The Pfizer-BioNTech coronavirus vaccine has been a target by conspiracy theorists, whose messages, which are riddled with disinformation and misinformation, were amplified on social networks in the fall and early winter of 2020, according to CBS News.

Many of these disinformation campaigns create false ideas about the vaccines and use fake accounts and real influencers that the public may be familiar with to reach millions of people on sites such as Twitter, Reddit and 4chan, according to a recent analysis from a cyber-defense firm, CBS reported.

False claims that the vaccine was delayed for political reasons was one of the COVID-19 conspiracy narratives circulating on the internet, according to Blackbird.AI, a New York tech security firm that uses artificial intelligence to combat disinformation.

Blackbird CEO Wasim Khaled explained that the algorithm their firm created analyzed posts in real-time by looking for signals that indicate activity by botnets and anti-vaccination influencers, according to CBS.

Khaled said that companies including Facebook and Twitter employ both machine-learning algorithms and human moderators to help reduce the spread of conspiracy theories, but explained that botnets, which are behind some of the misinformation spread, are not actively managed by humans, are inexpensive and easy to deploy and difficult for social networks to get rid of. 

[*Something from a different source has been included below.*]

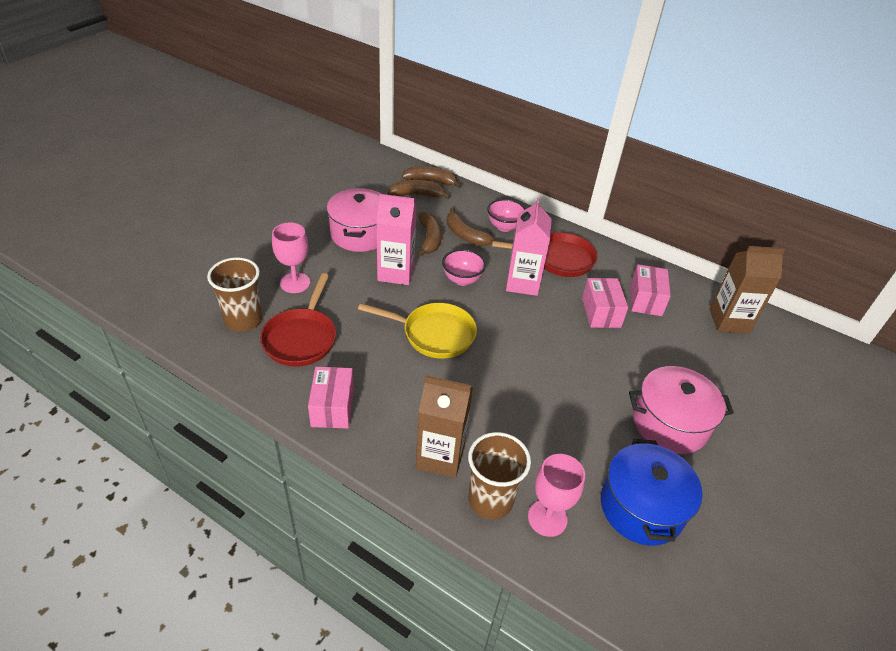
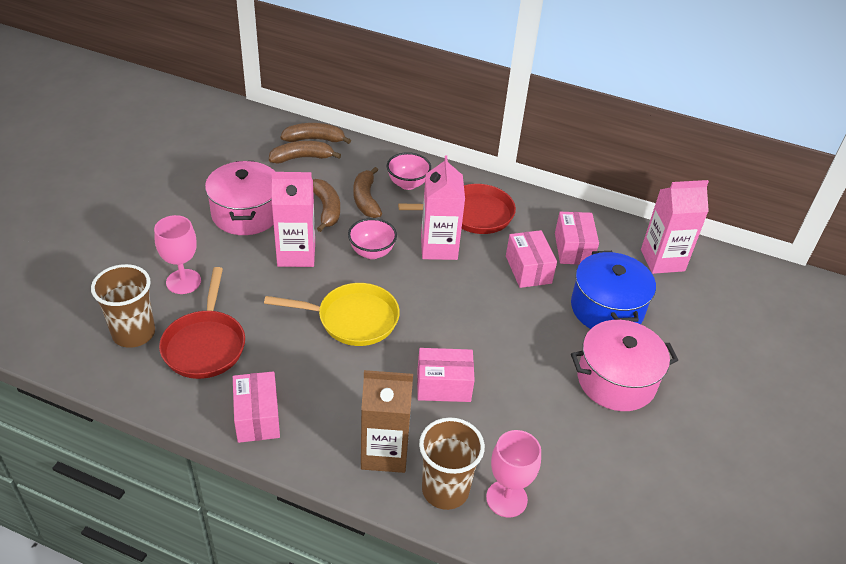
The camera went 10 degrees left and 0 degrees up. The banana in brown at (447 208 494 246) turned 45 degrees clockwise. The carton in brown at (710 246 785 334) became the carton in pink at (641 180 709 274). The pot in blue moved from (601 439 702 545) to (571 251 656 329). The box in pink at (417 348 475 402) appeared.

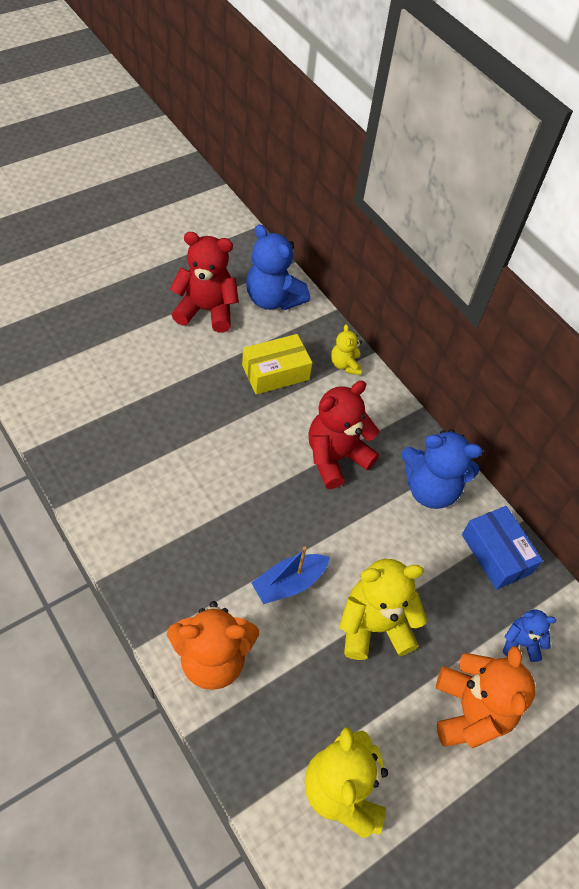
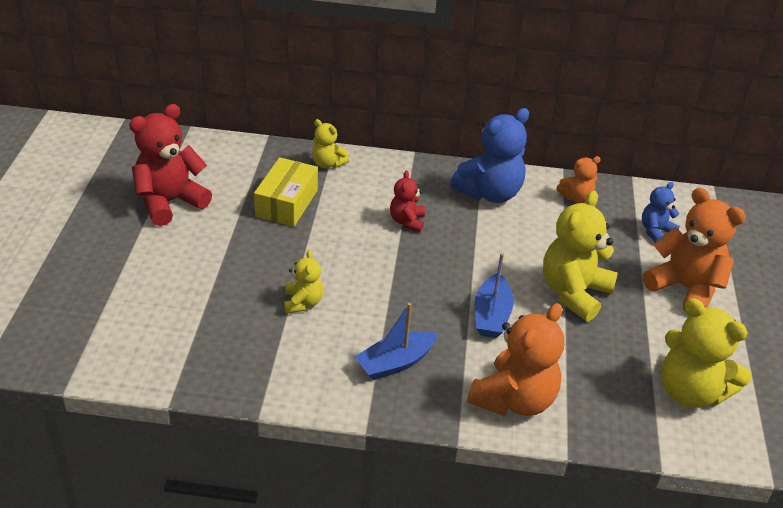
The camera went 45 degrees left and 15 degrees down. The teddy bear in blue at (246 224 310 310) disappeared. The teddy bear in red at (308 381 379 489) changed to 0.53 times the size. The box in blue at (462 506 543 590) was replaced by the teddy bear in orange at (556 156 601 203). The teddy bear in yellow at (284 250 324 314) appeared. The boat in blue at (355 303 438 380) appeared.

”Bots and influencers work in tandem," Khaled told CBS. "We can't prove if they collude behind the scenes, but social media data shows clearly that they influence each other by sharing the same links, repeating the same phrases, tagging the same accounts and jumping in on trending hashtags.”

Some botnets spam out links to conspiracies by hopping on trending hashtags that then reach real influencers, Khaled said. And in some instances, hundreds of coordinated posts that include anti-vaccine and pseudoscientific claims are released around the same time, leading some to believe they're witnessing a trend catch on.